**Exercise:**
What you return must be the exact lines of the material below, from the first through the one that has "11: (120, 88, 0.54)", with no pictures and, please, nothing else.

**The records:**
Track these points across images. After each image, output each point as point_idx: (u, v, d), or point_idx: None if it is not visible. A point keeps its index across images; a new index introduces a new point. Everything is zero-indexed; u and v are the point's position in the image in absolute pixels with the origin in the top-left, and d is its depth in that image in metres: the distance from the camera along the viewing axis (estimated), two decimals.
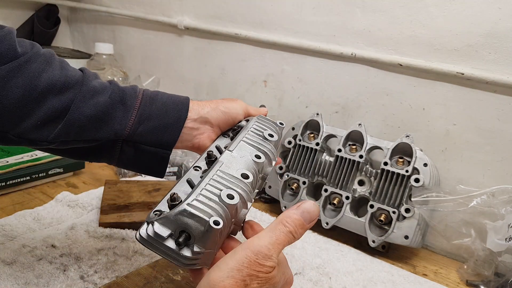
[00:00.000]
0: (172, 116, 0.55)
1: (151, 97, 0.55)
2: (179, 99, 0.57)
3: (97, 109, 0.51)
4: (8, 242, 0.68)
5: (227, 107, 0.58)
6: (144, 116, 0.53)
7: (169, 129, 0.55)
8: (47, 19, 1.38)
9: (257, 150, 0.51)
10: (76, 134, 0.51)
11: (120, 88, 0.54)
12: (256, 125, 0.56)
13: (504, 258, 0.72)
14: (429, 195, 0.75)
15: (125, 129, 0.53)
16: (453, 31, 0.82)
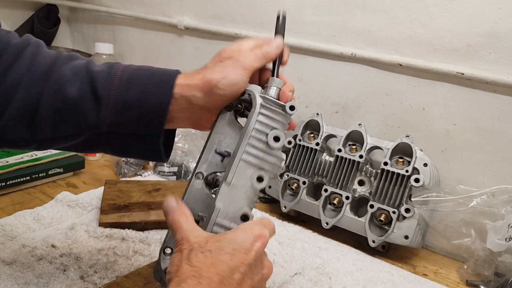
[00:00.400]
0: (153, 103, 0.47)
1: (128, 80, 0.47)
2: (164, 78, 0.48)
3: (66, 104, 0.45)
4: (8, 242, 0.68)
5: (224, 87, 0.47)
6: (121, 105, 0.46)
7: (152, 117, 0.47)
8: (47, 19, 1.37)
9: (259, 170, 0.47)
10: (52, 131, 0.47)
11: (92, 73, 0.47)
12: (258, 125, 0.47)
13: (504, 258, 0.72)
14: (429, 195, 0.75)
15: (101, 122, 0.47)
16: (453, 31, 0.82)
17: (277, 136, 0.47)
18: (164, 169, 1.02)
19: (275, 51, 0.51)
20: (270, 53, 0.51)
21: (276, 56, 0.51)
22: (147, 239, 0.74)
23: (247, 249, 0.41)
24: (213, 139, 0.50)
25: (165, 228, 0.79)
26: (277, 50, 0.51)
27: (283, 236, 0.82)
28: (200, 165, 0.49)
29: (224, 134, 0.50)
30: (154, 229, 0.78)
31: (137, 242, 0.73)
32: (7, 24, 1.30)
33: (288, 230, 0.86)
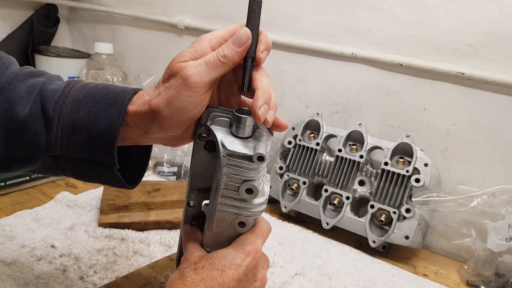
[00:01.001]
0: (102, 125, 0.41)
1: (80, 100, 0.43)
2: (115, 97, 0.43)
3: (15, 124, 0.42)
4: (7, 242, 0.68)
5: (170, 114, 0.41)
6: (70, 127, 0.42)
7: (101, 142, 0.42)
8: (47, 18, 1.37)
9: (237, 218, 0.44)
10: (5, 153, 0.43)
11: (44, 93, 0.43)
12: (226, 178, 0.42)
13: (505, 258, 0.72)
14: (430, 195, 0.75)
15: (51, 144, 0.42)
16: (453, 30, 0.82)
17: (249, 189, 0.42)
18: (164, 169, 1.02)
19: (237, 50, 0.40)
20: (229, 56, 0.40)
21: (240, 57, 0.41)
22: (147, 239, 0.74)
23: (237, 265, 0.41)
24: (194, 171, 0.47)
25: (165, 228, 0.79)
26: (239, 48, 0.40)
27: (283, 236, 0.82)
28: (189, 194, 0.49)
29: (204, 165, 0.46)
30: (153, 229, 0.78)
31: (137, 243, 0.73)
32: (7, 24, 1.30)
33: (288, 230, 0.86)
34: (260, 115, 0.40)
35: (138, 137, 0.44)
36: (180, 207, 0.84)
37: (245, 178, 0.42)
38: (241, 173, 0.41)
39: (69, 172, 0.46)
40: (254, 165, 0.41)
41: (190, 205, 0.49)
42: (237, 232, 0.46)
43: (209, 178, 0.47)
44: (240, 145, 0.41)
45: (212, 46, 0.41)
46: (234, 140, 0.41)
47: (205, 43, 0.41)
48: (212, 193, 0.44)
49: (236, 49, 0.40)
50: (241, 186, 0.42)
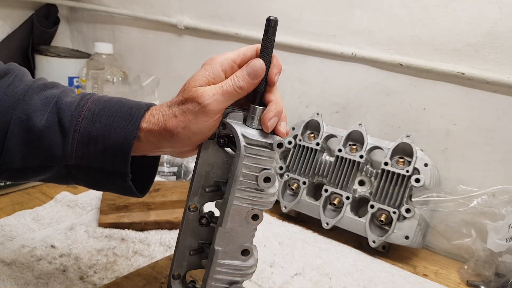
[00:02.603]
0: (117, 137, 0.44)
1: (95, 113, 0.45)
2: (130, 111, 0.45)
3: (32, 135, 0.44)
4: (7, 242, 0.68)
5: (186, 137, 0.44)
6: (86, 139, 0.44)
7: (116, 153, 0.44)
8: (47, 18, 1.37)
9: (253, 210, 0.46)
10: (21, 162, 0.45)
11: (61, 105, 0.45)
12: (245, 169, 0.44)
13: (505, 258, 0.72)
14: (430, 195, 0.75)
15: (67, 154, 0.44)
16: (453, 31, 0.82)
17: (267, 177, 0.44)
18: (164, 169, 1.02)
19: (252, 82, 0.43)
20: (245, 88, 0.43)
21: (254, 87, 0.44)
22: (147, 239, 0.74)
23: None
24: (200, 171, 0.47)
25: (165, 228, 0.79)
26: (254, 81, 0.43)
27: (283, 236, 0.82)
28: (192, 197, 0.49)
29: (211, 164, 0.48)
30: (153, 229, 0.78)
31: (137, 243, 0.73)
32: (7, 24, 1.30)
33: (288, 230, 0.86)
34: (268, 126, 0.43)
35: (150, 150, 0.46)
36: (180, 207, 0.84)
37: (263, 167, 0.44)
38: (260, 162, 0.44)
39: (81, 181, 0.48)
40: (273, 153, 0.44)
41: (191, 210, 0.49)
42: (249, 227, 0.46)
43: (215, 178, 0.48)
44: (259, 134, 0.44)
45: (224, 69, 0.44)
46: (251, 131, 0.44)
47: (217, 67, 0.44)
48: (228, 187, 0.44)
49: (251, 81, 0.43)
50: (259, 175, 0.44)
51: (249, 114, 0.44)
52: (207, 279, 0.47)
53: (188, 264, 0.51)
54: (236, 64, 0.44)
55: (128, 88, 1.16)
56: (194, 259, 0.51)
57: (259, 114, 0.44)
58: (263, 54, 0.44)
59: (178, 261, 0.50)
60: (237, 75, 0.43)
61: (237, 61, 0.44)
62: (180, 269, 0.51)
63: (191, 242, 0.50)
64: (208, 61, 0.45)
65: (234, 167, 0.44)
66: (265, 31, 0.44)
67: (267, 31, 0.44)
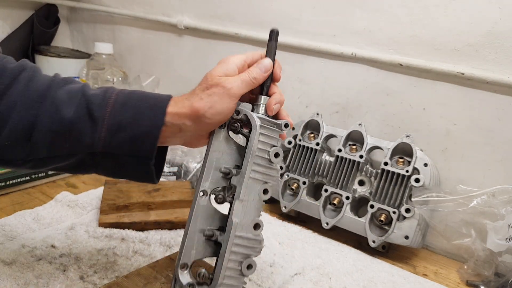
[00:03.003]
0: (146, 125, 0.49)
1: (122, 103, 0.50)
2: (156, 102, 0.51)
3: (63, 125, 0.48)
4: (7, 242, 0.68)
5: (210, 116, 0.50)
6: (115, 127, 0.49)
7: (145, 139, 0.49)
8: (47, 18, 1.37)
9: (264, 184, 0.53)
10: (48, 151, 0.49)
11: (88, 97, 0.49)
12: (260, 144, 0.51)
13: (504, 258, 0.72)
14: (429, 195, 0.75)
15: (96, 142, 0.49)
16: (453, 31, 0.82)
17: (277, 153, 0.53)
18: (164, 169, 1.02)
19: (263, 75, 0.53)
20: (258, 79, 0.53)
21: (264, 80, 0.54)
22: (147, 239, 0.74)
23: None
24: (211, 157, 0.53)
25: (165, 228, 0.79)
26: (265, 74, 0.53)
27: (283, 236, 0.82)
28: (203, 183, 0.52)
29: (221, 151, 0.53)
30: (154, 229, 0.78)
31: (137, 242, 0.73)
32: (7, 24, 1.30)
33: (288, 230, 0.86)
34: (273, 109, 0.53)
35: (170, 136, 0.51)
36: (180, 207, 0.84)
37: (273, 144, 0.53)
38: (270, 140, 0.53)
39: (103, 168, 0.52)
40: (281, 132, 0.53)
41: (202, 195, 0.53)
42: (260, 201, 0.53)
43: (224, 164, 0.54)
44: (269, 117, 0.53)
45: (238, 67, 0.52)
46: (261, 115, 0.53)
47: (233, 64, 0.52)
48: (245, 161, 0.51)
49: (263, 74, 0.53)
50: (270, 151, 0.52)
51: (257, 103, 0.54)
52: (225, 252, 0.50)
53: (196, 253, 0.52)
54: (247, 63, 0.53)
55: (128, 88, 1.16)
56: (202, 248, 0.52)
57: (265, 102, 0.53)
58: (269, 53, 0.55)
59: (187, 249, 0.51)
60: (251, 69, 0.53)
61: (247, 61, 0.54)
62: (188, 258, 0.51)
63: (200, 228, 0.52)
64: (223, 60, 0.53)
65: (251, 144, 0.51)
66: (269, 39, 0.56)
67: (270, 39, 0.56)
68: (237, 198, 0.51)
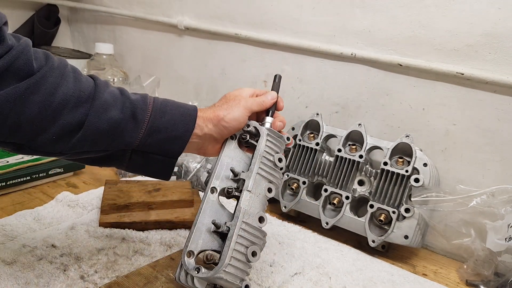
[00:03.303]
0: (180, 130, 0.58)
1: (160, 109, 0.58)
2: (187, 111, 0.60)
3: (110, 124, 0.53)
4: (8, 242, 0.68)
5: (228, 120, 0.61)
6: (153, 129, 0.56)
7: (176, 141, 0.58)
8: (47, 19, 1.38)
9: (269, 183, 0.60)
10: (89, 146, 0.54)
11: (131, 100, 0.56)
12: (267, 148, 0.61)
13: (504, 258, 0.72)
14: (429, 195, 0.75)
15: (135, 141, 0.56)
16: (453, 31, 0.82)
17: (280, 158, 0.62)
18: None
19: (270, 101, 0.66)
20: (266, 103, 0.65)
21: (271, 106, 0.66)
22: (147, 239, 0.75)
23: None
24: (222, 161, 0.61)
25: (165, 228, 0.79)
26: (271, 101, 0.66)
27: (283, 236, 0.82)
28: (214, 181, 0.59)
29: (231, 157, 0.62)
30: (154, 229, 0.78)
31: (137, 242, 0.73)
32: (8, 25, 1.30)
33: (288, 230, 0.86)
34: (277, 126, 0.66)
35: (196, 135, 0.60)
36: (181, 207, 0.84)
37: (277, 151, 0.63)
38: (275, 147, 0.63)
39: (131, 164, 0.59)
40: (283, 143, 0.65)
41: (212, 191, 0.58)
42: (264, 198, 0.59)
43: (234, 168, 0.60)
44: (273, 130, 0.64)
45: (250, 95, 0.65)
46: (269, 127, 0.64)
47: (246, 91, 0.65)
48: (253, 160, 0.60)
49: (270, 101, 0.66)
50: (275, 156, 0.62)
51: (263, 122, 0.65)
52: (233, 234, 0.53)
53: (203, 243, 0.55)
54: (255, 94, 0.66)
55: (128, 88, 1.17)
56: (209, 239, 0.55)
57: (270, 121, 0.65)
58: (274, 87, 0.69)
59: (195, 238, 0.55)
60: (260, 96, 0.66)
61: (256, 92, 0.66)
62: (195, 246, 0.54)
63: (208, 221, 0.56)
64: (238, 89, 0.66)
65: (259, 146, 0.60)
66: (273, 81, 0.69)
67: (274, 80, 0.69)
68: (246, 189, 0.57)
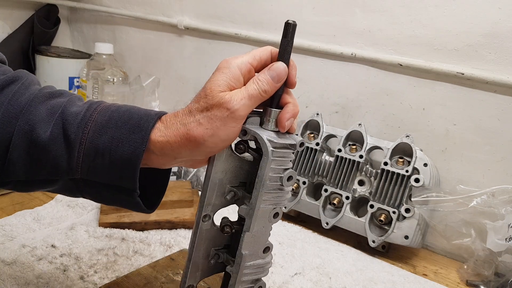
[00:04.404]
0: (125, 151, 0.41)
1: (103, 123, 0.43)
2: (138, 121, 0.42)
3: (36, 146, 0.42)
4: (8, 242, 0.68)
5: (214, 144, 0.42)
6: (92, 151, 0.42)
7: (123, 168, 0.42)
8: (47, 19, 1.37)
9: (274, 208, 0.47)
10: (24, 174, 0.43)
11: (66, 116, 0.43)
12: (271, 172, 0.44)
13: (504, 258, 0.72)
14: (429, 195, 0.75)
15: (74, 169, 0.42)
16: (453, 31, 0.82)
17: (290, 176, 0.45)
18: None
19: (276, 86, 0.43)
20: (269, 91, 0.43)
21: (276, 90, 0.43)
22: (147, 239, 0.74)
23: None
24: (213, 179, 0.46)
25: (165, 228, 0.79)
26: (278, 84, 0.43)
27: (283, 236, 0.82)
28: (205, 207, 0.47)
29: (224, 171, 0.47)
30: (154, 229, 0.78)
31: (137, 242, 0.73)
32: (7, 24, 1.30)
33: (288, 230, 0.86)
34: (285, 126, 0.44)
35: (165, 163, 0.45)
36: (180, 207, 0.84)
37: (286, 167, 0.45)
38: (284, 163, 0.45)
39: (88, 195, 0.46)
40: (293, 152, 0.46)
41: (204, 220, 0.48)
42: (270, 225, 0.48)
43: (228, 184, 0.47)
44: (280, 137, 0.45)
45: (243, 73, 0.43)
46: (273, 135, 0.44)
47: (237, 70, 0.42)
48: (255, 192, 0.44)
49: (275, 85, 0.43)
50: (283, 176, 0.45)
51: (266, 117, 0.44)
52: (235, 283, 0.47)
53: (202, 274, 0.50)
54: (253, 66, 0.44)
55: (128, 88, 1.17)
56: (207, 268, 0.50)
57: (276, 116, 0.44)
58: (284, 58, 0.44)
59: (192, 272, 0.49)
60: (260, 79, 0.42)
61: (253, 64, 0.44)
62: (194, 280, 0.50)
63: (205, 252, 0.49)
64: (225, 64, 0.43)
65: (262, 173, 0.44)
66: (284, 35, 0.45)
67: (285, 34, 0.45)
68: (247, 231, 0.46)
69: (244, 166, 0.48)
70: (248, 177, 0.47)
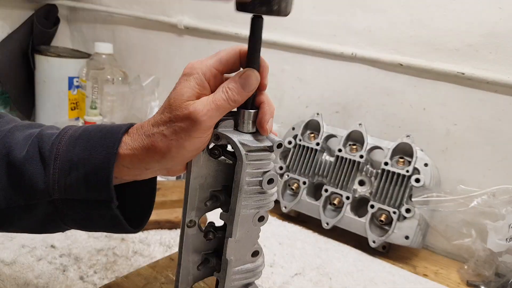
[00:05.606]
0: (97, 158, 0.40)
1: (75, 137, 0.42)
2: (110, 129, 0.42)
3: (14, 168, 0.41)
4: (7, 242, 0.68)
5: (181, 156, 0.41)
6: (66, 165, 0.41)
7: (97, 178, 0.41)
8: (47, 18, 1.37)
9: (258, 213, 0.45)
10: (4, 201, 0.42)
11: (42, 136, 0.43)
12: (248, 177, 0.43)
13: (505, 258, 0.72)
14: (430, 195, 0.75)
15: (50, 187, 0.41)
16: (453, 31, 0.82)
17: (271, 179, 0.44)
18: None
19: (246, 95, 0.41)
20: (239, 101, 0.41)
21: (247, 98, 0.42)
22: (147, 239, 0.74)
23: None
24: (193, 186, 0.46)
25: (165, 228, 0.79)
26: (249, 93, 0.41)
27: (283, 236, 0.82)
28: (189, 213, 0.47)
29: (204, 176, 0.46)
30: (153, 229, 0.78)
31: (137, 243, 0.73)
32: (7, 24, 1.30)
33: (288, 230, 0.86)
34: (267, 129, 0.42)
35: (139, 174, 0.44)
36: (180, 207, 0.83)
37: (265, 170, 0.43)
38: (262, 166, 0.43)
39: (70, 219, 0.44)
40: (273, 154, 0.44)
41: (189, 225, 0.47)
42: (256, 229, 0.46)
43: (209, 188, 0.47)
44: (256, 139, 0.43)
45: (207, 79, 0.41)
46: (247, 137, 0.42)
47: (201, 76, 0.41)
48: (233, 198, 0.43)
49: (246, 94, 0.41)
50: (263, 179, 0.43)
51: (241, 119, 0.43)
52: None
53: (194, 278, 0.50)
54: (219, 71, 0.42)
55: (128, 88, 1.16)
56: (198, 272, 0.50)
57: (252, 118, 0.43)
58: (254, 60, 0.41)
59: (183, 277, 0.49)
60: (229, 87, 0.40)
61: (219, 68, 0.42)
62: (186, 284, 0.49)
63: (194, 257, 0.49)
64: (189, 71, 0.41)
65: (238, 177, 0.42)
66: (251, 33, 0.42)
67: (253, 33, 0.42)
68: (229, 237, 0.45)
69: (224, 169, 0.46)
70: (229, 180, 0.45)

**Result of this task:**
Track these points across images. After each image, output each point as point_idx: (u, v, d), or point_idx: None if it is not visible. A point keeps its index across images; a new index introduces a new point. Everything is zero-indexed; u and v are the point's position in the image in absolute pixels with the origin in the top-left, and d is its depth in that image in metres: the distance from the camera along the viewing axis (estimated), two decimals.
[00:00.000]
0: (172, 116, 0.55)
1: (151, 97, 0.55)
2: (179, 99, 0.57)
3: (97, 109, 0.51)
4: (8, 242, 0.68)
5: (227, 107, 0.58)
6: (144, 116, 0.53)
7: (169, 129, 0.55)
8: (47, 19, 1.38)
9: (257, 150, 0.51)
10: (76, 134, 0.51)
11: (120, 88, 0.54)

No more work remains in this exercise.